Put every line of the records below into a numbered list, leaving out any blank lines.
━━━━━━━━━━━━━━━━
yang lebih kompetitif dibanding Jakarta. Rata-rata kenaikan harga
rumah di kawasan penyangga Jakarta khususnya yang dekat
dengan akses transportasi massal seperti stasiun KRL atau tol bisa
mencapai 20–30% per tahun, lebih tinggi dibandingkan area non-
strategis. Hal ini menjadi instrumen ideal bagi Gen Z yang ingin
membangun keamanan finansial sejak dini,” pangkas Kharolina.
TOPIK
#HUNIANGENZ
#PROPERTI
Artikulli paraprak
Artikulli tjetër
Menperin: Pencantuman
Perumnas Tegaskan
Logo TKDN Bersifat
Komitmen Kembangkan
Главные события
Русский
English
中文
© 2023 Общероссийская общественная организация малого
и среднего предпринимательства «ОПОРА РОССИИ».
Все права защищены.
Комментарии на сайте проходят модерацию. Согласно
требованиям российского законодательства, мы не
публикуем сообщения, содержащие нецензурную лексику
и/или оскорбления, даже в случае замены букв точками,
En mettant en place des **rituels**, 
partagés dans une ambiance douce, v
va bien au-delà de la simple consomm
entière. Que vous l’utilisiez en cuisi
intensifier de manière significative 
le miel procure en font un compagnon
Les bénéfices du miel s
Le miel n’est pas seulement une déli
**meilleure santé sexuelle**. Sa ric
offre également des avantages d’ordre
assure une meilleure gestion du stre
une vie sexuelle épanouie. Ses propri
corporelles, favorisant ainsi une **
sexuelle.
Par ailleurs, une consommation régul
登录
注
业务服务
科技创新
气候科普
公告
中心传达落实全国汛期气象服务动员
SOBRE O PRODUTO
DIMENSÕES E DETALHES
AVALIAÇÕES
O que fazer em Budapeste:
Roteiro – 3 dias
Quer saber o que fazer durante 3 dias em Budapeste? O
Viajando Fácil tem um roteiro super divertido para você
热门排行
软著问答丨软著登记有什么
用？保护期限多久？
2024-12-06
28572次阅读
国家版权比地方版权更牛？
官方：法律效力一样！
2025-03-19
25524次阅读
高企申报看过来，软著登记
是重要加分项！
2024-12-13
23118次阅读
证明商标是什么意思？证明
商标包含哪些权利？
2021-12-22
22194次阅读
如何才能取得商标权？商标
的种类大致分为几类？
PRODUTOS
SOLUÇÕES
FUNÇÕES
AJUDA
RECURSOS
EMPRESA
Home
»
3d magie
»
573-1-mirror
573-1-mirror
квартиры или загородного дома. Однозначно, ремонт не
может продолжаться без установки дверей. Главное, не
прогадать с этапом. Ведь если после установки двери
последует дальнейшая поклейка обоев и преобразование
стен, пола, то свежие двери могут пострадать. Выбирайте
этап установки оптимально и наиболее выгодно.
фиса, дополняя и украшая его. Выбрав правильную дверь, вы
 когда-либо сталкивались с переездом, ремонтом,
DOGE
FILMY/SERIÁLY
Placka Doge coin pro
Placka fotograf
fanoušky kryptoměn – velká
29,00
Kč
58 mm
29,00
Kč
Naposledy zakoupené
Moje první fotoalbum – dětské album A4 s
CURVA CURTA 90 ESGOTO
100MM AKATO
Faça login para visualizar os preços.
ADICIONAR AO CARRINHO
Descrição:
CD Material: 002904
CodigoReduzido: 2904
━━━━━━━━━━━━━━━━
WRITTEN ANSWER
1. yang lebih kompetitif dibanding Jakarta. Rata-rata kenaikan harga
2. rumah di kawasan penyangga Jakarta khususnya yang dekat
3. dengan akses transportasi massal seperti stasiun KRL atau tol bisa
4. mencapai 20–30% per tahun, lebih tinggi dibandingkan area non-
5. strategis. Hal ini menjadi instrumen ideal bagi Gen Z yang ingin
6. membangun keamanan finansial sejak dini,” pangkas Kharolina.
7. TOPIK
8. #HUNIANGENZ
9. #PROPERTI
10. Artikulli paraprak
11. Artikulli tjetër
12. Menperin: Pencantuman
13. Perumnas Tegaskan
14. Logo TKDN Bersifat
15. Komitmen Kembangkan
16. Главные события
17. Русский
18. English
19. 中文
20. © 2023 Общероссийская общественная организация малого
21. и среднего предпринимательства «ОПОРА РОССИИ».
22. Все права защищены.
23. Комментарии на сайте проходят модерацию. Согласно
24. требованиям российского законодательства, мы не
25. публикуем сообщения, содержащие нецензурную лексику
26. и/или оскорбления, даже в случае замены букв точками,
27. En mettant en place des **rituels**, 
28. partagés dans une ambiance douce, v
29. va bien au-delà de la simple consomm
30. entière. Que vous l’utilisiez en cuisi
31. intensifier de manière significative 
32. le miel procure en font un compagnon
33. Les bénéfices du miel s
34. Le miel n’est pas seulement une déli
35. **meilleure santé sexuelle**. Sa ric
36. offre également des avantages d’ordre
37. assure une meilleure gestion du stre
38. une vie sexuelle épanouie. Ses propri
39. corporelles, favorisant ainsi une **
40. sexuelle.
41. Par ailleurs, une consommation régul
42. 登录
43. 注
44. 业务服务
45. 科技创新
46. 气候科普
47. 公告
48. 中心传达落实全国汛期气象服务动员
49. SOBRE O PRODUTO
50. DIMENSÕES E DETALHES
51. AVALIAÇÕES
52. O que fazer em Budapeste:
53. Roteiro – 3 dias
54. Quer saber o que fazer durante 3 dias em Budapeste? O
55. Viajando Fácil tem um roteiro super divertido para você
56. 热门排行
57. 软著问答丨软著登记有什么
58. 用？保护期限多久？
59. 2024-12-06
60. 28572次阅读
61. 国家版权比地方版权更牛？
62. 官方：法律效力一样！
63. 2025-03-19
64. 25524次阅读
65. 高企申报看过来，软著登记
66. 是重要加分项！
67. 2024-12-13
68. 23118次阅读
69. 证明商标是什么意思？证明
70. 商标包含哪些权利？
71. 2021-12-22
72. 22194次阅读
73. 如何才能取得商标权？商标
74. 的种类大致分为几类？
75. PRODUTOS
76. SOLUÇÕES
77. FUNÇÕES
78. AJUDA
79. RECURSOS
80. EMPRESA
81. Home
82. »
83. 3d magie
84. »
85. 573-1-mirror
86. 573-1-mirror
87. квартиры или загородного дома. Однозначно, ремонт не
88. может продолжаться без установки дверей. Главное, не
89. прогадать с этапом. Ведь если после установки двери
90. последует дальнейшая поклейка обоев и преобразование
91. стен, пола, то свежие двери могут пострадать. Выбирайте
92. этап установки оптимально и наиболее выгодно.
93. фиса, дополняя и украшая его. Выбрав правильную дверь, вы
94.  когда-либо сталкивались с переездом, ремонтом,
95. DOGE
96. FILMY/SERIÁLY
97. Placka Doge coin pro
98. Placka fotograf
99. fanoušky kryptoměn – velká
100. 29,00
101. Kč
102. 58 mm
103. 29,00
104. Kč
105. Naposledy zakoupené
106. Moje první fotoalbum – dětské album A4 s
107. CURVA CURTA 90 ESGOTO
108. 100MM AKATO
109. Faça login para visualizar os preços.
110. ADICIONAR AO CARRINHO
111. Descrição:
112. CD Material: 002904
113. CodigoReduzido: 2904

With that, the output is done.